In March 2019, we received $1.1 million in previously escrowed seller funds as a result of settling certain indemnification claims with the seller of GPMX. In April 2019, we loaned the $1.1 million back to the seller of GPMX in exchange for a promissory note. The note bears interest at the rate of 2.89% per annum and is secured by certain marketable securities owned by the seller and held in a U.S. brokerage account. All principal and accrued interest is due and payable in April 2024. The fair value of the note approximated its carrying value as of June 30, 2023.
In December 2022, we loaned $15.0 million to Founders in exchange for a Demand Promissory Note secured by the common interest in Founders held by the other member. The note bears interest at the rate of 12.00% per annum, and all principal and accrued interest is due on demand. The fair value of the note approximated its carrying value as of June 30, 2023.
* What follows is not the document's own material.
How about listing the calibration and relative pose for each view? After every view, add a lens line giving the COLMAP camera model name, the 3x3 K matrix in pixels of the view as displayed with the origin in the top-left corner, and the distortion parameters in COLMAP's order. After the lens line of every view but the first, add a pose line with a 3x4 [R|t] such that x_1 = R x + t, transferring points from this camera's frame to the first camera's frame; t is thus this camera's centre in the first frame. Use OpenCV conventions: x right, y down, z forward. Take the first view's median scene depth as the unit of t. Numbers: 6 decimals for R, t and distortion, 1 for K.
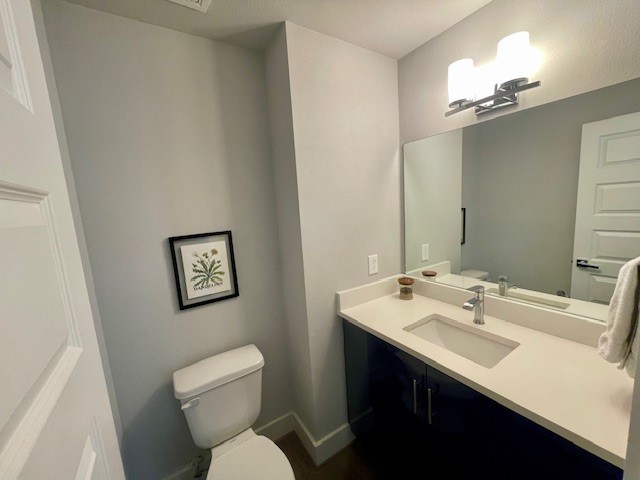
lens RADIAL K [[256.1, 0, 319.8], [0, 256.1, 239.5], [0, 0, 1]] dist [-0.003884, -0.000603]
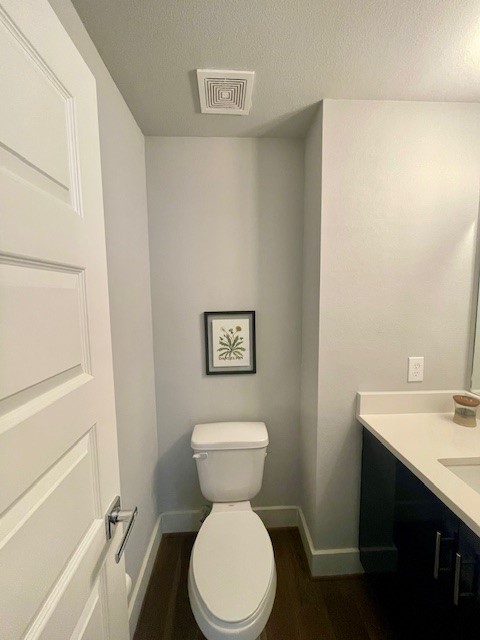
lens RADIAL K [[256.1, 0, 240.4], [0, 256.1, 320.1], [0, 0, 1]] dist [-0.003884, -0.000603]
pose [[0.863839, 0.102382, -0.493255, 0.133622], [-0.114074, 0.993452, 0.006427, 0.003278], [0.490683, 0.050716, 0.869861, 0.040675]]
We use the equity method of accounting to account for our ownership interest in Cash Converters. The inputs used to generate the fair value of the investment in Cash Converters were considered Level 1 inputs. These inputs consist of (a) the quoted stock price on the Australian Stock Exchange multiplied by (b) the number of shares we owned multiplied by (c) the applicable foreign currency exchange rate as of the end of our reporting period. We included no control premium for owning a large percentage of outstanding shares.
The $39.2 million in “Other investments” as of June 30, 2023, includes $30.0 million related to our investment in Founders and $6.2 million related to our investment in Rich Data Corporation (RDC). We believe the investment’s fair value approximated its carrying value although such fair value is highly variable and includes significant unobservable inputs. The $18.0 million “Other investments” as of June 30, 2022, includes $15.0 million related to our investment in Founders.
We determined the fair value of the 2024, 2025 and 2029 Convertible Notes using quoted price inputs. The notes are not actively traded, and thus the price inputs represent a Level 2 measurement. As the quoted price inputs are highly variable from day to day, the fair value estimates disclosed above could significantly increase or decrease.